Думал, он сейчас, как обычно, ругаться начнет, но у Кутузова настроение было благодушное. Махнул рукой.
– Бери, – говорит. – А принесешь ну завтра, ну послезавтра! Я подожду!
Никогда еще Кутузов таким добреньким не был. Ну, думаю я, хоть тут повезло. Выложил я ему на стол пачку с чаем и говорю:
– Может, тогда чайку попьем?
А он обрадовался.
– Конечно, – говорит, – попьем, у меня и печенье есть, – и покатил на кухню, чай ставить. Очень он чай хороший любит.
А мне стыдно так стало, ну просто невмоготу. Я же не просто так пришел, я же его обокрасть пришел!
Он как на кухне скрылся, так я на цыпочках к столу метнулся, открыл дверцу и в нижнем ящике нашарил то, за чем пришел, вместе с кобурой, посмотрел, чтоб на предохранителе был, а потом сунул его в карман куртки. Карманы у меня здоровые, ничего не видно. Судя по весу, пистолет заряжен был. А потом я лаймер под мышку сунул и на пороге кухни нарисовался, как ни чем не бывало.
– Знаешь, – говорю, – Толик, мне, наверное, идти надо, дело есть.
А он вдруг так повернулся ко мне на своей коляске и в глаза смотрит. И я вижу, что он все-все про меня понял. Услышал, наверное. И боль у него такая в глазах мелькнула, мелькнула и потом словно шторка в них опустилась.
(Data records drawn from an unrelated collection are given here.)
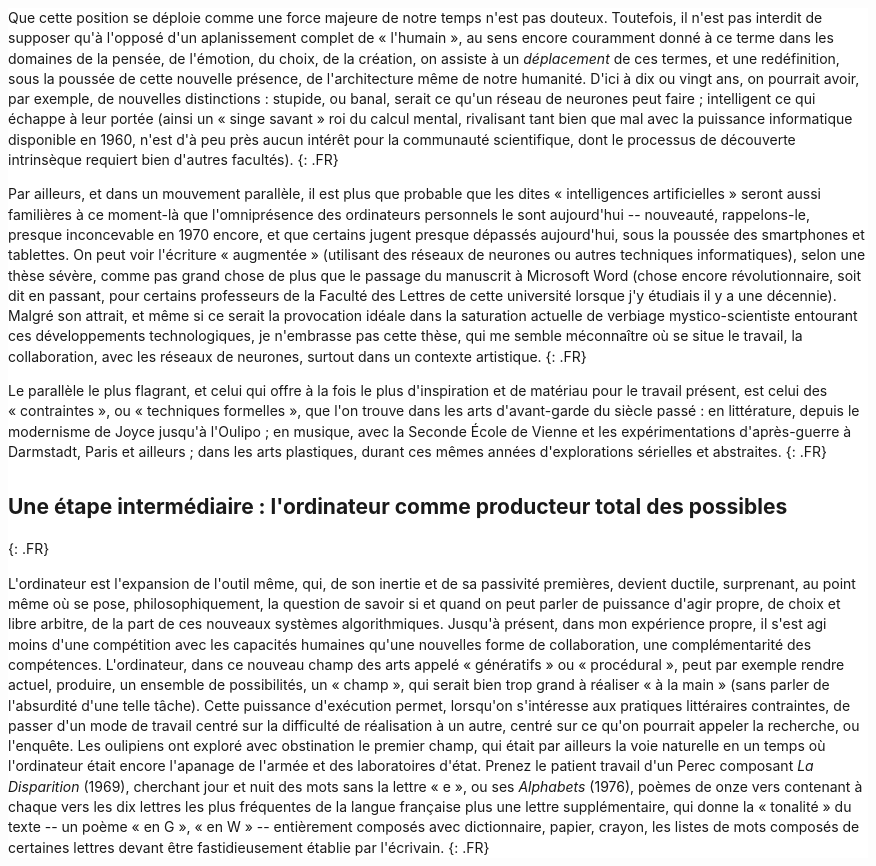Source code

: Que cette position se déploie comme une force majeure de notre temps n'est pas douteux. Toutefois, il n'est pas interdit de supposer qu'à l'opposé d'un aplanissement complet de «&nbsp;l'humain&nbsp;», au sens encore couramment donné à ce terme dans les domaines de la pensée, de l'émotion, du choix, de la création, on assiste à un *déplacement* de ces termes, et une redéfinition, sous la poussée de cette nouvelle présence, de l'architecture même de notre humanité. D'ici à dix ou vingt ans, on pourrait avoir, par exemple, de nouvelles distinctions&nbsp;: stupide, ou banal, serait ce qu'un réseau de neurones peut faire&nbsp;; intelligent ce qui échappe à leur portée (ainsi un «&nbsp;singe savant&nbsp;» roi du calcul mental, rivalisant tant bien que mal avec la puissance informatique disponible en 1960, n'est d'à peu près aucun intérêt pour la communauté scientifique, dont le processus de découverte intrinsèque requiert bien d'autres facultés).
{: .FR}

Par ailleurs, et dans un mouvement parallèle, il est plus que probable que les dites «&nbsp;intelligences artificielles&nbsp;» seront aussi familières à ce moment-là que l'omniprésence des ordinateurs personnels le sont aujourd'hui -- nouveauté, rappelons-le, presque inconcevable en 1970 encore, et que certains jugent presque dépassés aujourd'hui, sous la poussée des smartphones et tablettes. On peut voir l'écriture «&nbsp;augmentée&nbsp;» (utilisant des réseaux de neurones ou autres techniques informatiques), selon une thèse sévère, comme pas grand chose de plus que le passage du manuscrit à Microsoft Word (chose encore révolutionnaire, soit dit en passant, pour certains professeurs de la Faculté des Lettres de cette université lorsque j'y étudiais il y a une décennie). Malgré son attrait, et même si ce serait la provocation idéale dans la saturation actuelle de verbiage mystico-scientiste entourant ces développements technologiques, je n'embrasse pas cette thèse, qui me semble méconnaître où se situe le travail, la collaboration, avec les réseaux de neurones, surtout dans un contexte artistique.
{: .FR}

Le parallèle le plus flagrant, et celui qui offre à la fois le plus d'inspiration et de matériau pour le travail présent, est celui des «&nbsp;contraintes&nbsp;», ou «&nbsp;techniques formelles&nbsp;», que l'on trouve dans les arts d'avant-garde du siècle passé&nbsp;: en littérature, depuis le modernisme de Joyce jusqu'à l'Oulipo&nbsp;; en musique, avec la Seconde École de Vienne et les expérimentations d'après-guerre à Darmstadt, Paris et ailleurs&nbsp;; dans les arts plastiques, durant ces mêmes années d'explorations sérielles et abstraites.
{: .FR}

## Une étape intermédiaire&nbsp;: l'ordinateur comme producteur total des possibles
{: .FR}

L'ordinateur est l'expansion de l'outil même, qui, de son inertie et de sa passivité premières, devient ductile, surprenant, au point même où se pose, philosophiquement, la question de savoir si et quand on peut parler de puissance d'agir propre, de choix et libre arbitre, de la part de ces nouveaux systèmes algorithmiques. Jusqu'à présent, dans mon expérience propre, il s'est agi moins d'une compétition avec les capacités humaines qu'une nouvelles forme de collaboration, une complémentarité des compétences. L'ordinateur, dans ce nouveau champ des arts appelé «&nbsp;génératifs&nbsp;» ou «&nbsp;procédural&nbsp;», peut par exemple rendre actuel, produire, un ensemble de possibilités, un «&nbsp;champ&nbsp;», qui serait bien trop grand à réaliser «&nbsp;à la main&nbsp;» (sans parler de l'absurdité d'une telle tâche). Cette puissance d'exécution permet, lorsqu'on s'intéresse aux pratiques littéraires contraintes, de passer d'un mode de travail centré sur la difficulté de réalisation à un autre, centré sur ce qu'on pourrait appeler la recherche, ou l'enquête. Les oulipiens ont exploré avec obstination le premier champ, qui était par ailleurs la voie naturelle en un temps où l'ordinateur était encore l'apanage de l'armée et des laboratoires d'état. Prenez le patient travail d'un Perec composant *La Disparition* (1969), cherchant jour et nuit des mots sans la lettre «&nbsp;e&nbsp;», ou ses *Alphabets* (1976), poèmes de onze vers contenant à chaque vers les dix lettres les plus fréquentes de la langue française plus une lettre supplémentaire, qui donne la «&nbsp;tonalité&nbsp;» du texte -- un poème «&nbsp;en G&nbsp;», «&nbsp;en W&nbsp;» -- entièrement composés avec dictionnaire, papier, crayon, les listes de mots composés de certaines lettres devant être fastidieusement établie par l'écrivain.
{: .FR}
– Ладно, – говорит, – иди, – а сам вздохнул так.
Никогда он при мне не вздыхал, да мы и не разговаривали почти. А потом, когда я уже в дверях стоял, он добавил:
– Ты, если что, его скидывай. А я заявление об утере сегодня подам. Если остановят, скажешь, нашел. Все понял?
Мне кровь в лицо бросилась от его слов. Я и не думал, что он все поймет, а он… Мне захотелось к нему на кухню вернуться, все рассказать, но я сдержался.
Вряд ли он был бы этому рад. Сейчас каждый – сам за себя. В общем, постоял я в дверях, постоял, а потом говорю:
– Толик…
А он с кухни откликнулся так устало:
– Чего?
– Мне бы каунтер… А лучше два.
Он помолчал там, на кухне, потом снова вздохнул. А потом и говорит:
– Я посмотрю, что можно сделать.
И я ушел. И дверь так тихонько за собой прикрыл, что и неслышно почти, только собачка щелкнула.